## ОТРЫВОК
———

Что читать про застой
Выбор Игоря Гулина
К открытию выставки «Ненавсегда. 1968–1985» в Третьяковке Weekend выбрал 12 книг о разных феноменах истории и культуры эпохи застоя.
Семидесятые как предмет истории русской культуры
О.Г.И., 1998
Есть темп, с которым то, что еще недавно было просто прошлым, становится историей — заново открывается не только потомкам, но и уроженцам эпохи как объект — завершенное время, доступное для интерпретации. Классический пример — написанная в конце 1980-х книга «60-е: мир советского человека» Петра Вайля и Александра Гениса. Вышедший ровно через десять лет сборник «Семидесятые как предмет истории русской культуры», составленный филологом и политологом Кириллом Роговым, сыграл в чем-то схожую роль — научного открытия эпохи застоя. Авторами его были многие интеллектуальные звезды 1990-х, прежде всего — филологи семиотической школы: Вячеслав Иванов, Мариэтта Чудакова, Андрей Зорин и др. Во многом это был опыт культурологического самоанализа.
Это было навсегда, пока не кончилось
Алексей Юрчак, НЛО, 2014
Книга Алексея Юрчака вышла по-английски в 2005 году, расширенная русскоязычная версия появилась через девять лет. Без ее упоминания не обходится ни один серьезный разговор об эпохе застоя (название выставки в Третьяковке — еще одно напоминание). В центре внимания Юрчака — не политическая история, не культурные поиски, но и не бытовая повседневность. Все это служит дополнительным материалом. Главным образом «Это было навсегда, пока не кончилось» — впечатляющее исследование человека «последнего советского поколения» как антропологического типа. Этот человек существует в парадоксальном модусе — в постоянном присутствии идеологии и в ускользании от нее, в сети бессмысленных общественных ритуалов и в частной невовлеченности, малодоступной в любую другую эпоху, в безвременье и ожидании конца.

———

## ИСХОДНЫЕ ДАННЫЕ
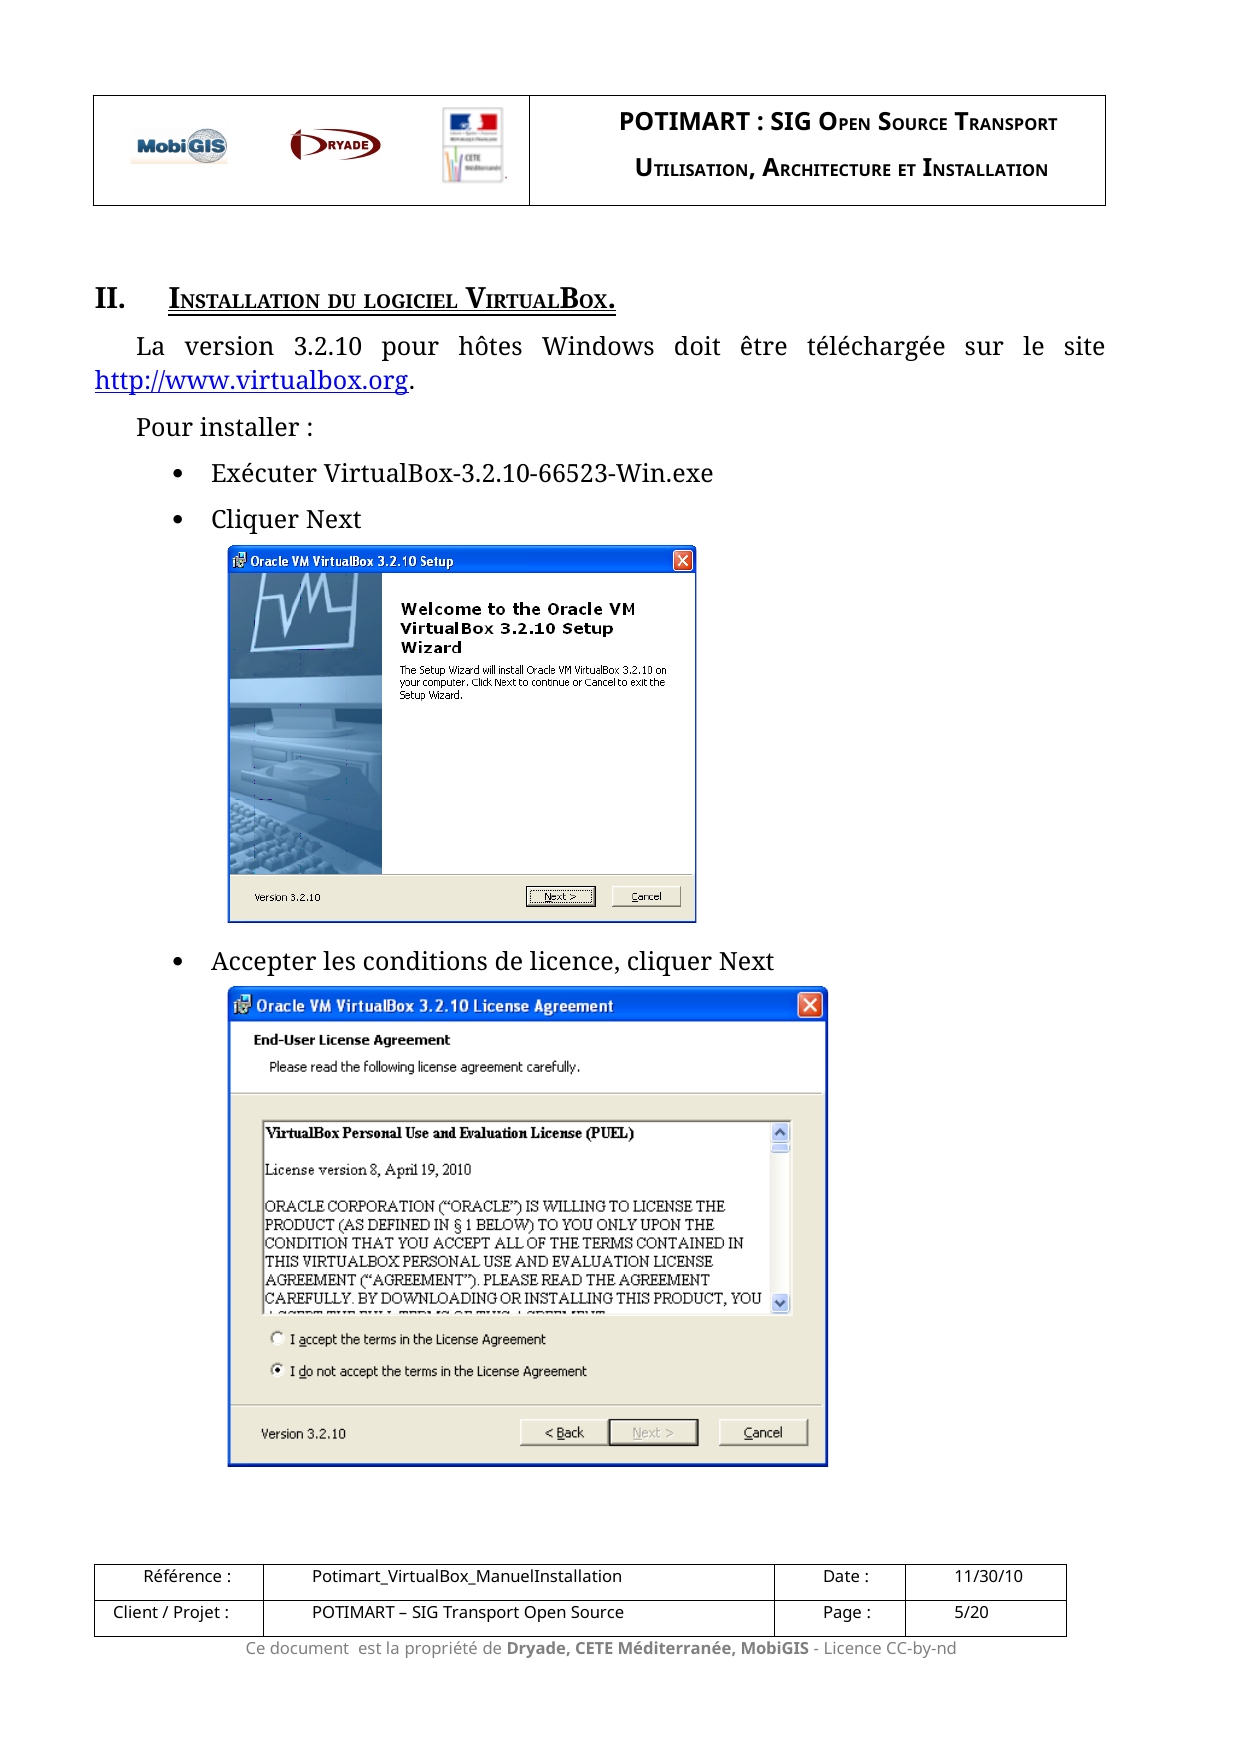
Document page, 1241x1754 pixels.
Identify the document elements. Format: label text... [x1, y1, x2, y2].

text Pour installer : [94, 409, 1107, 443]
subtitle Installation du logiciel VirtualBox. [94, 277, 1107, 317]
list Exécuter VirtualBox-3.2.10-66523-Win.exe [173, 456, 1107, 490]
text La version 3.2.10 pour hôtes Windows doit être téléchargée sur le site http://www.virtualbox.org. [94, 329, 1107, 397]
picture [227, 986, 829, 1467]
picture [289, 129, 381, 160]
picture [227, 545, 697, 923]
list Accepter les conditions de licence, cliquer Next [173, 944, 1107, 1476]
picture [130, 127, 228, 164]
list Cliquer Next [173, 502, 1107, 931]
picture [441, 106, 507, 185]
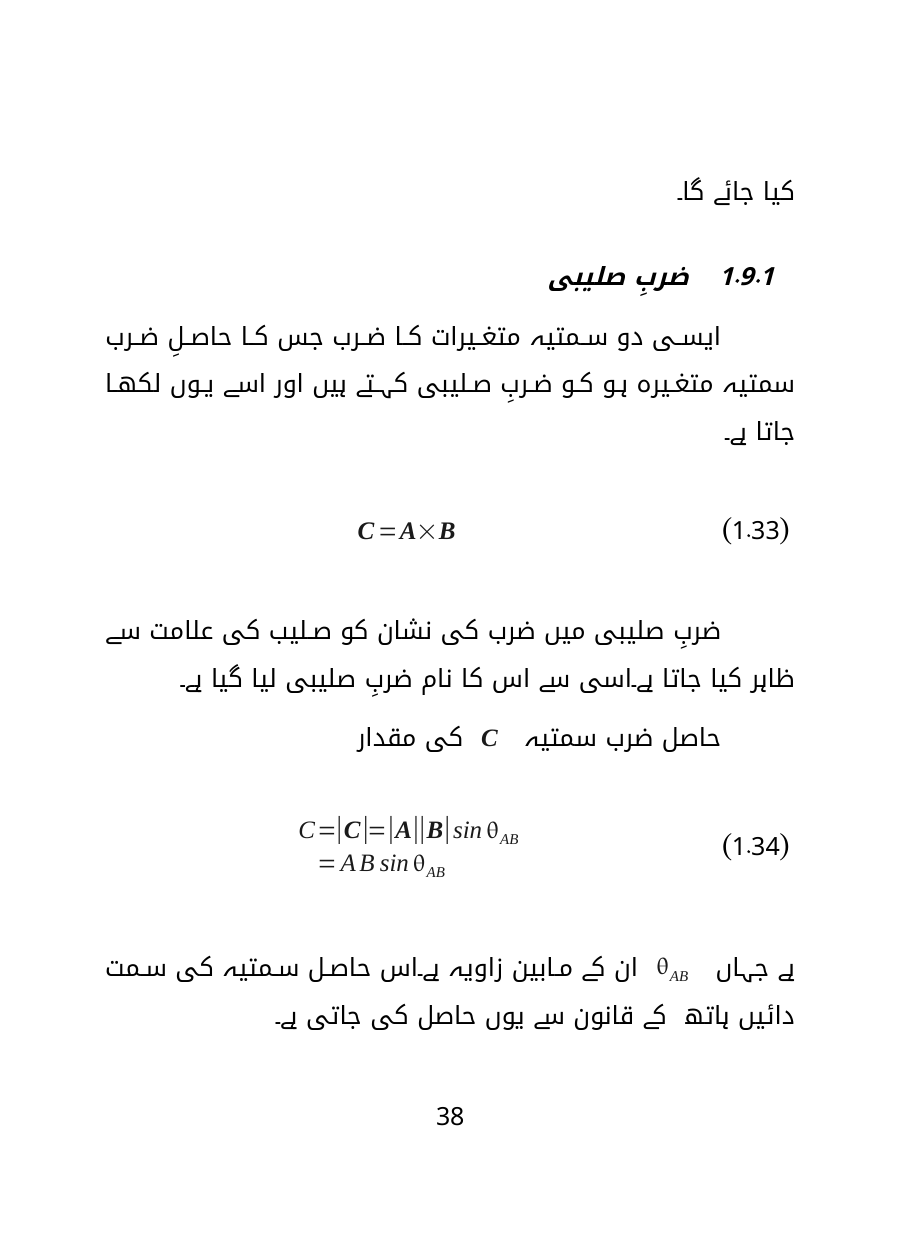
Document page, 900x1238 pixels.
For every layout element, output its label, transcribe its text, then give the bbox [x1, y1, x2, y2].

———

## ЗАДАЧИ
**a)** Объясните на основании отрывка о чтении про застой, по какому поводу Weekend составил подборку из двенадцати книг.
**b)** Воспроизведите дословно фрагмент отрывка о чтении про застой, начиная со слов «Что читать про» и заканчивая словами «культуры эпохи застоя.».

## РЕЗУЛЬТАТЫ ПО ЗАДАЧАМ
**a)** Weekend выбрал двенадцать книг о феноменах истории и культуры эпохи застоя к открытию выставки «Ненавсегда. 1968–1985» в Третьяковке.

**b)**
Что читать про застой
Выбор Игоря Гулина
К открытию выставки «Ненавсегда. 1968–1985» в Третьяковке Weekend выбрал 12 книг о разных феноменах истории и культуры эпохи застоя.